*What is required:*
Collect all lines containing the word "front" from the data.

———

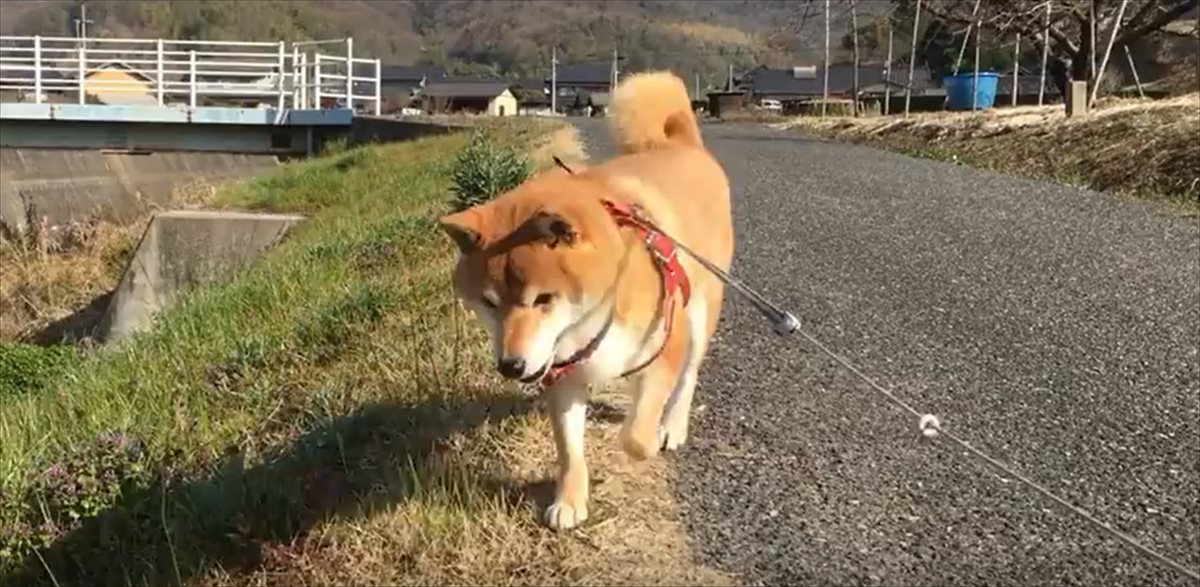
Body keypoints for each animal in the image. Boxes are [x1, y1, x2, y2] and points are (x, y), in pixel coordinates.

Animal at [434, 69, 729, 530]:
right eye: (489, 303)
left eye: (544, 299)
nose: (510, 366)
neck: (590, 322)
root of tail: (681, 145)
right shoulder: (562, 378)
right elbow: (570, 451)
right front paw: (570, 502)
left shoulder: (665, 346)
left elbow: (635, 435)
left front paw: (644, 439)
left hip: (700, 310)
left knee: (689, 376)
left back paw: (673, 425)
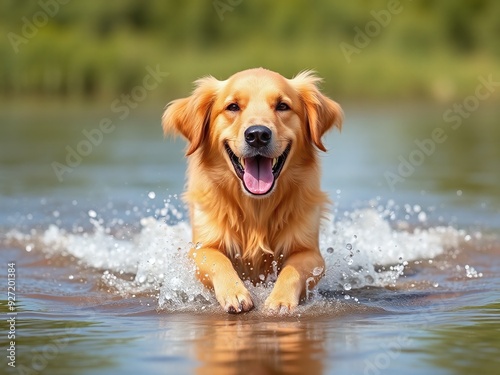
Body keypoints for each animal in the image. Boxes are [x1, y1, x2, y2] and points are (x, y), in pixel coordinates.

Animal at [162, 67, 342, 314]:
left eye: (282, 106)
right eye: (233, 107)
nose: (257, 135)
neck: (256, 206)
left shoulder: (309, 252)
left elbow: (292, 270)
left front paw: (280, 300)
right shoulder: (200, 248)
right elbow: (217, 260)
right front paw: (235, 293)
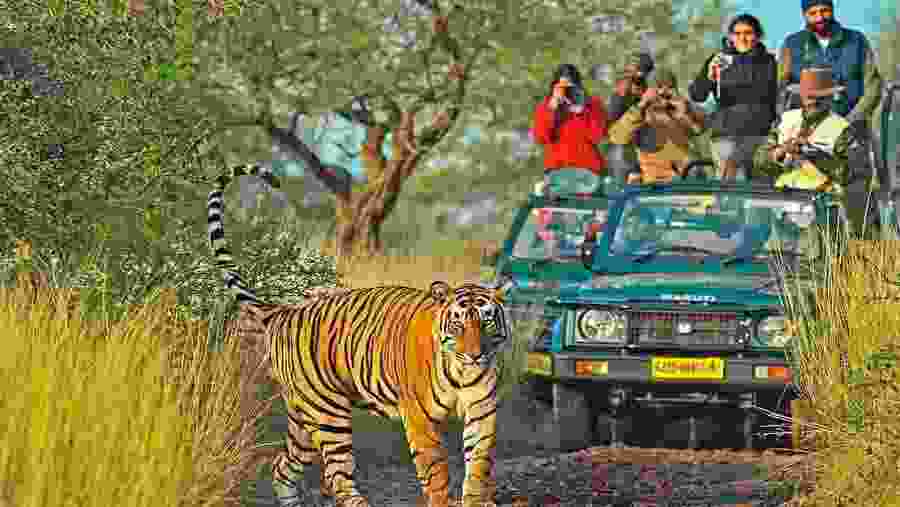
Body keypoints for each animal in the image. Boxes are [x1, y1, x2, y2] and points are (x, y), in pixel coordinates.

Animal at [207, 164, 514, 507]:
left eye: (487, 322)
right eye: (458, 324)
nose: (475, 355)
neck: (461, 371)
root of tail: (284, 312)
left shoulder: (482, 411)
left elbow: (479, 463)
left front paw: (476, 498)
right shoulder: (419, 417)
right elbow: (435, 468)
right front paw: (442, 500)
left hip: (302, 420)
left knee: (282, 466)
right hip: (328, 414)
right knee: (337, 475)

———

*Response:*
right front paw: (570, 502)
left front paw: (644, 439)
left front paw: (280, 300)
right front paw: (235, 293)
left front paw: (476, 498)
right front paw: (442, 500)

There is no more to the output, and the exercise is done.